[Opening Extracted records section]

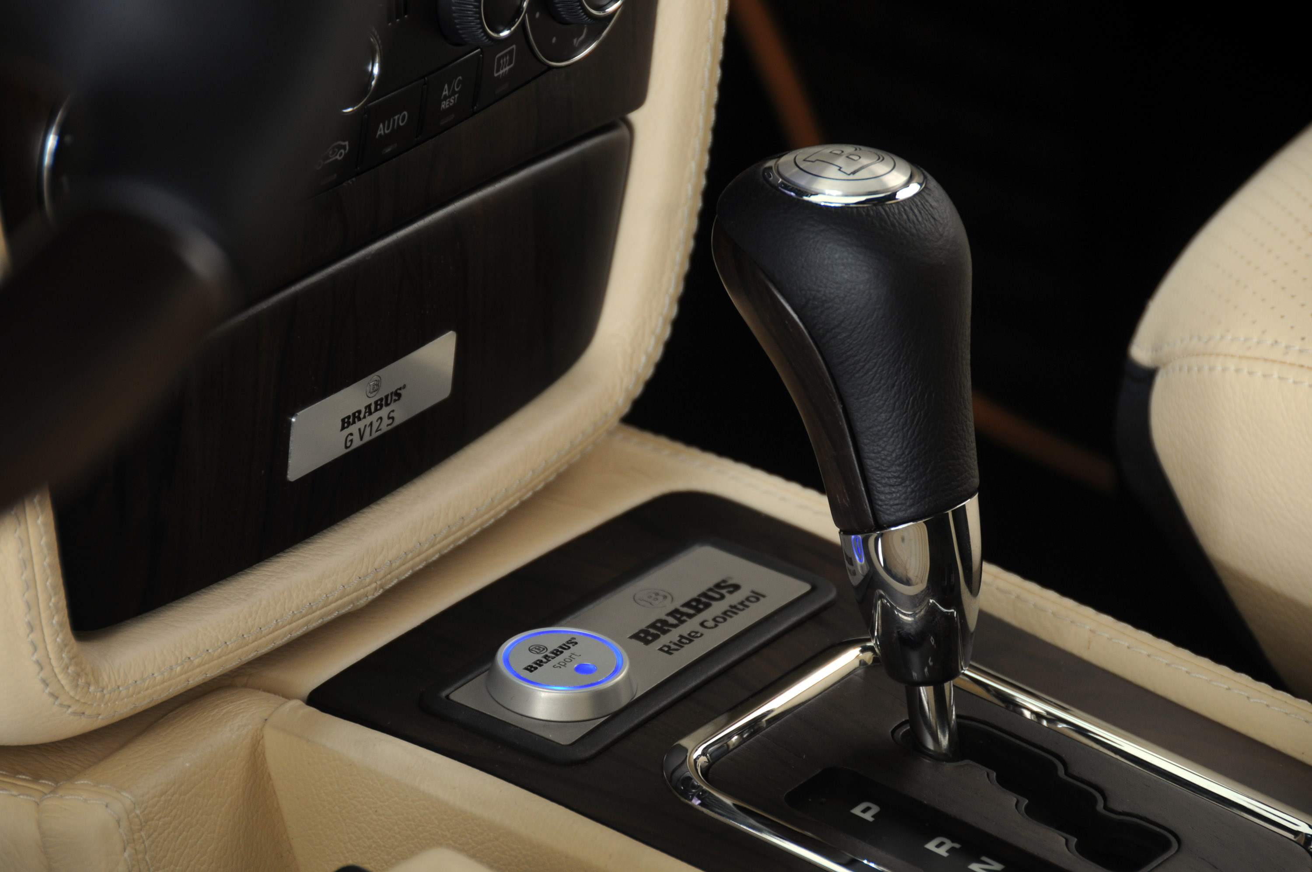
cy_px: 436
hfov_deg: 8.1
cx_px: 656
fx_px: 9283
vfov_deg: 5.4
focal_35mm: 255
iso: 200
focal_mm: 170
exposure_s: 2
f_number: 6.3
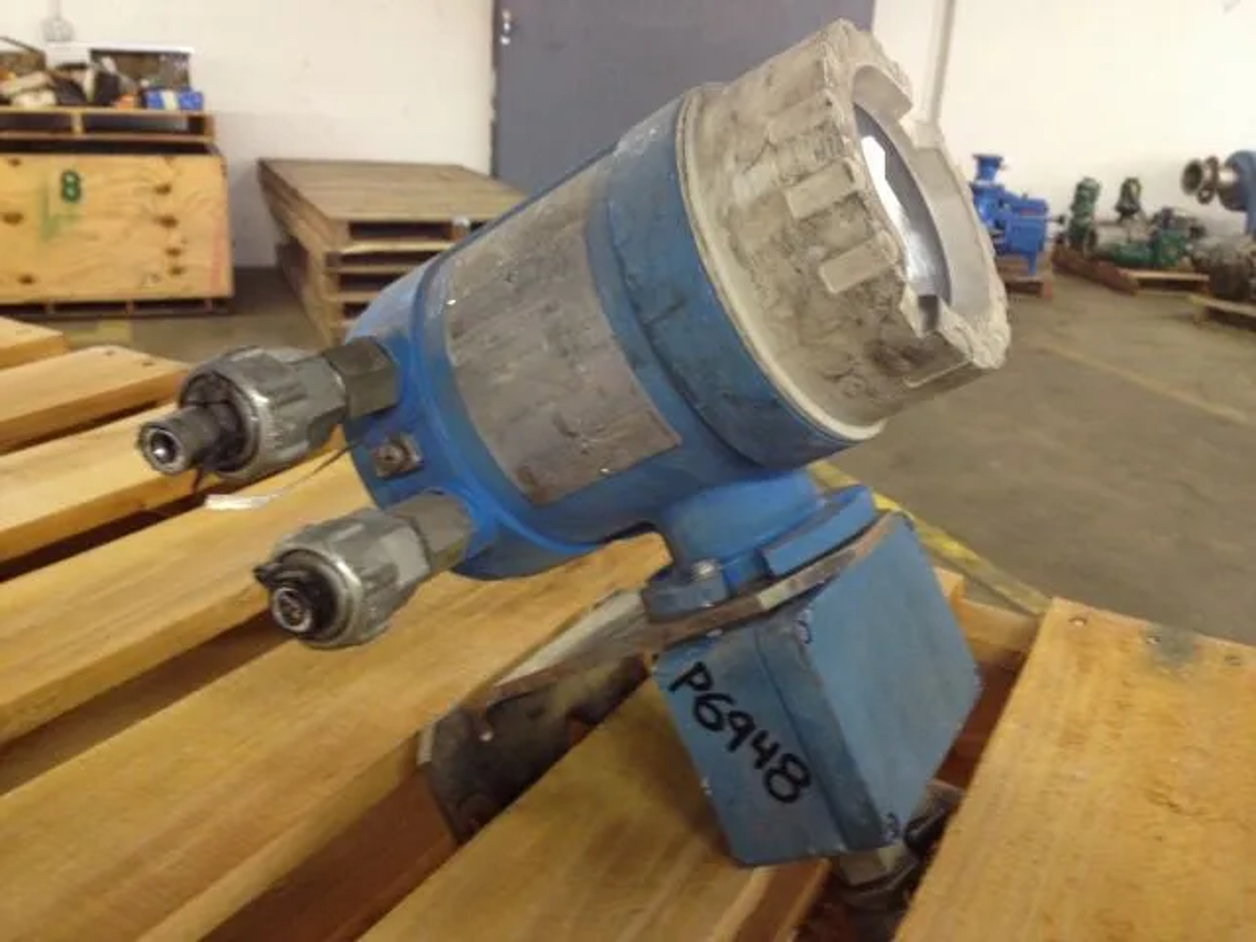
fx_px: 1270
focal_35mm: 35
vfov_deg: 40.7
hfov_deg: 52.6
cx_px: 628
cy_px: 471
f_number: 2.4
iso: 160
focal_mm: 4.28
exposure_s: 1/20
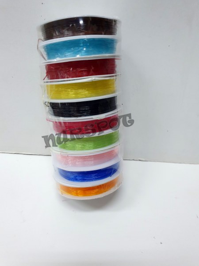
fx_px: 199
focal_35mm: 26
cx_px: 100
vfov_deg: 67.3
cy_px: 133
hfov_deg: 53.1
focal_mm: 4.32
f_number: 1.5
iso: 250
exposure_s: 1/100
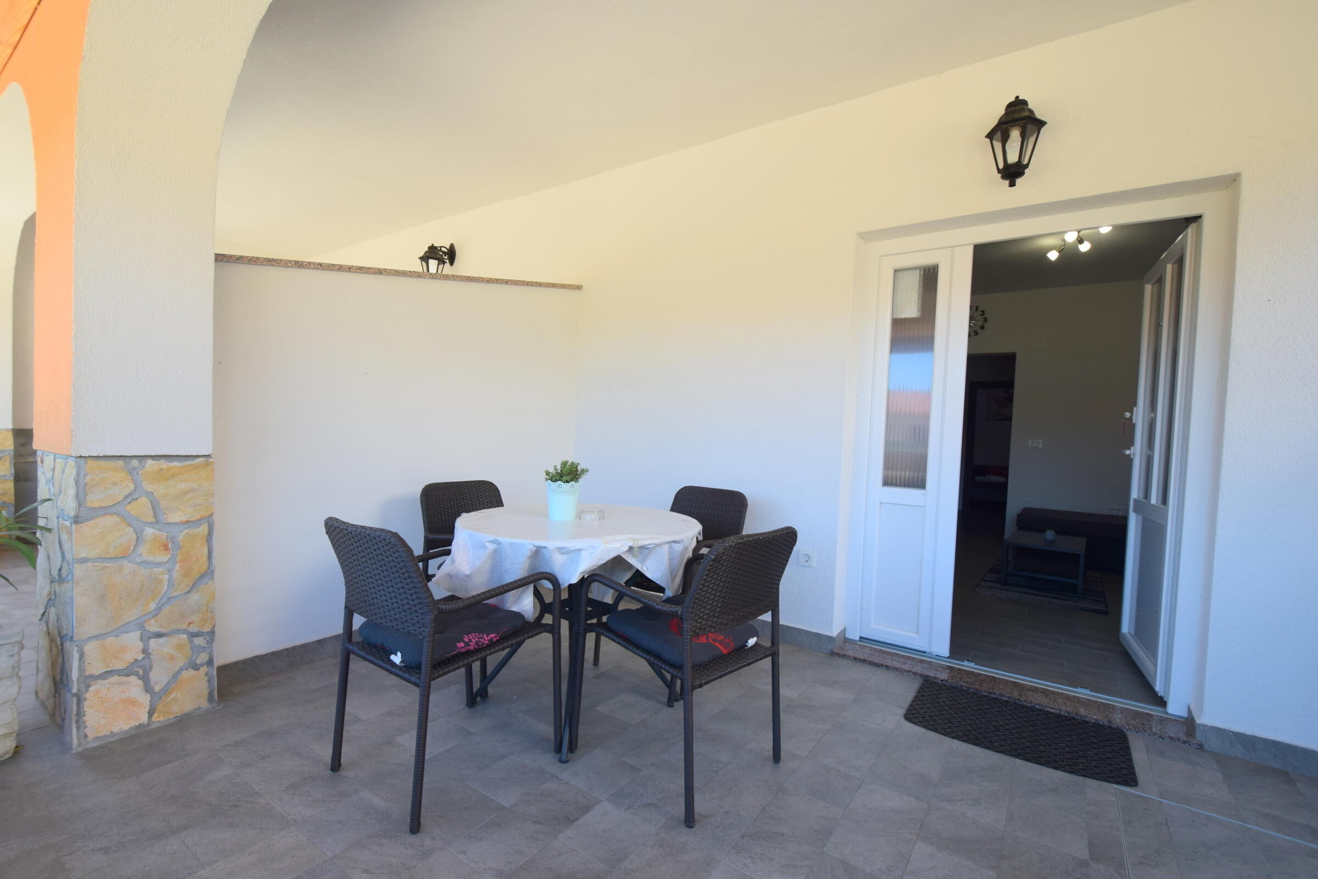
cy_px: 440
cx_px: 659
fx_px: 549
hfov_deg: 100.4
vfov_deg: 77.3
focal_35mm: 15
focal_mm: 10
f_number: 6.3
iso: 400
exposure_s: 1/125
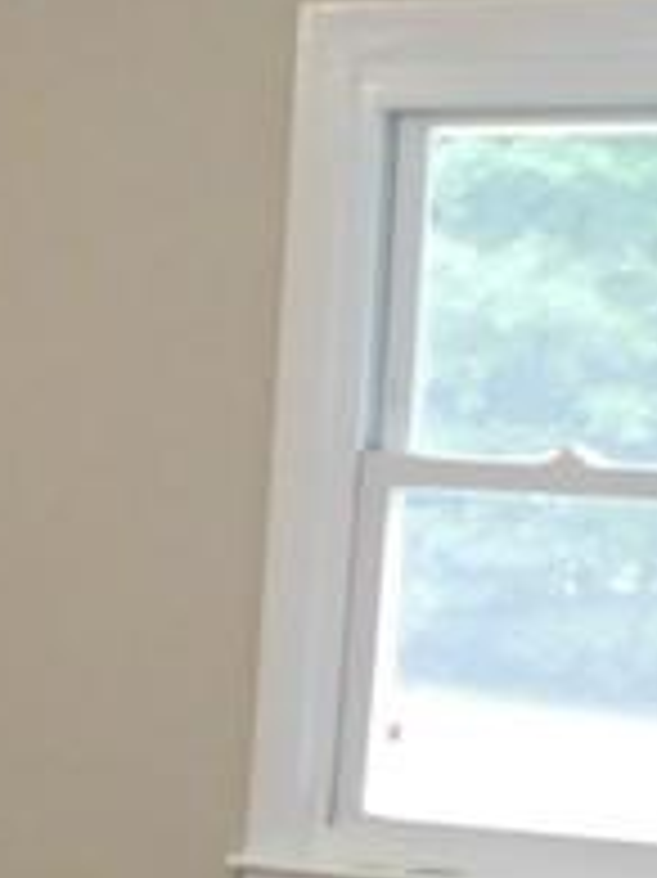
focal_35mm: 121
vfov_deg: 16.1
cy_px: 810
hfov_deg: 11.2
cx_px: -603
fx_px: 3065
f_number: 3
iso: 280
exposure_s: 1/30
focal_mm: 4
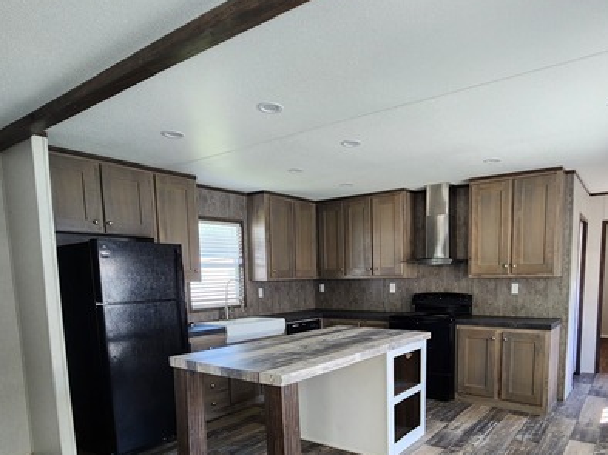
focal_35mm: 22
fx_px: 386
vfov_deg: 59.0
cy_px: 319
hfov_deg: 75.8
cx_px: 354
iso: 125
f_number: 2.2
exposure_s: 1/60
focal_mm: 2.2
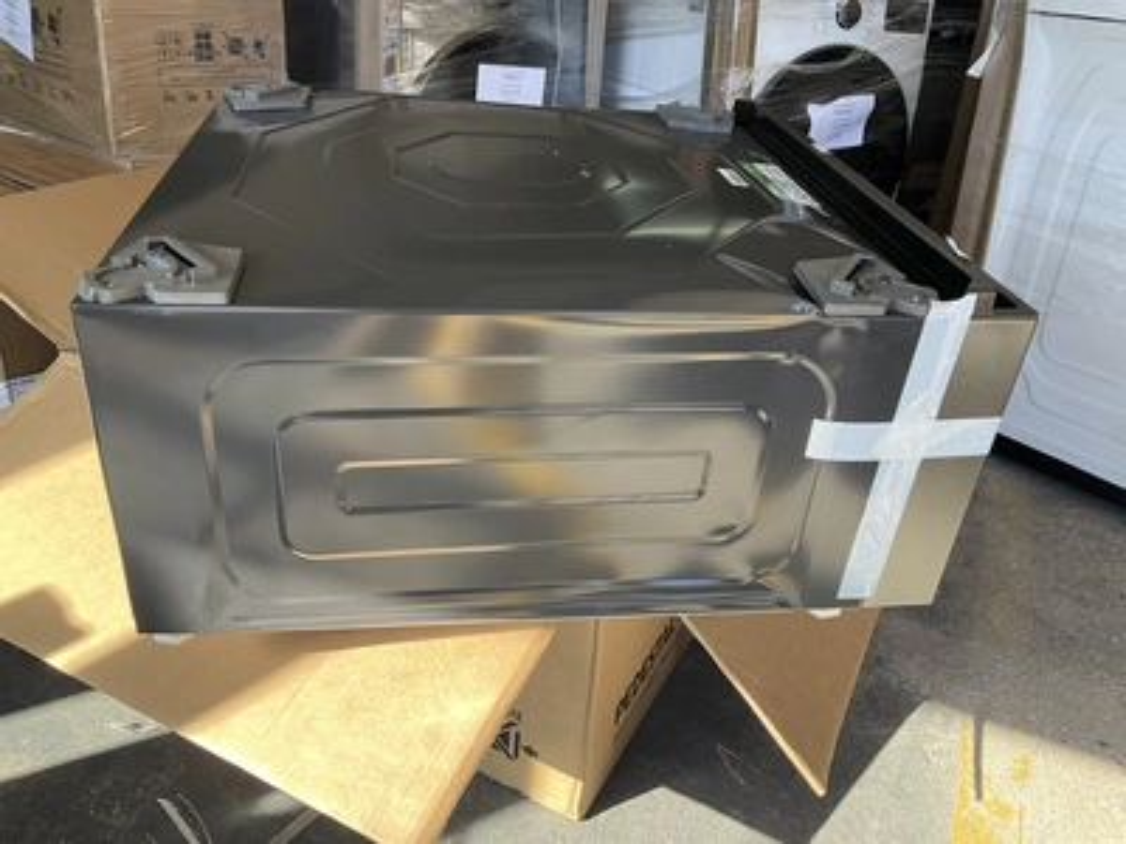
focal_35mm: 29
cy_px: 422
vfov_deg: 48.2
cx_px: 563
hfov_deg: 61.7
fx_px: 943
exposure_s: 1/163
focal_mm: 3
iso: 32
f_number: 1.8
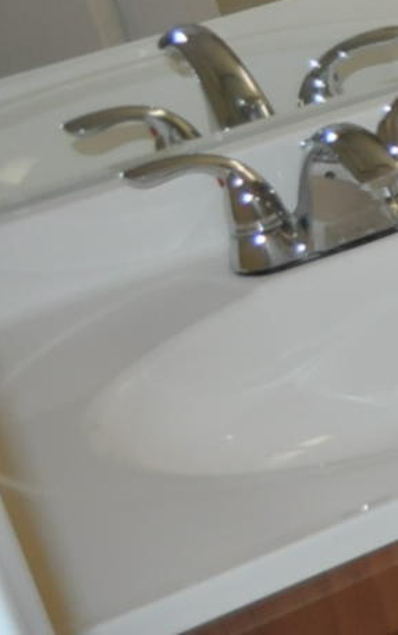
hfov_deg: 7.7
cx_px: 1478
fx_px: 2237
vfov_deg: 16.1
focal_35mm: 129
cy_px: 190
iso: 800
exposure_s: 1/80
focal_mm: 18
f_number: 3.5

[Closing Extracted records section]

__To do__
Copy nothing but the lines from the first one in the listing through the line with "focal_mm: 4.28", and omit the pictures.

__Exercise output__
cy_px: 436
hfov_deg: 8.1
cx_px: 656
fx_px: 9283
vfov_deg: 5.4
focal_35mm: 255
iso: 200
focal_mm: 170
exposure_s: 2
f_number: 6.3
fx_px: 1270
focal_35mm: 35
vfov_deg: 40.7
hfov_deg: 52.6
cx_px: 628
cy_px: 471
f_number: 2.4
iso: 160
focal_mm: 4.28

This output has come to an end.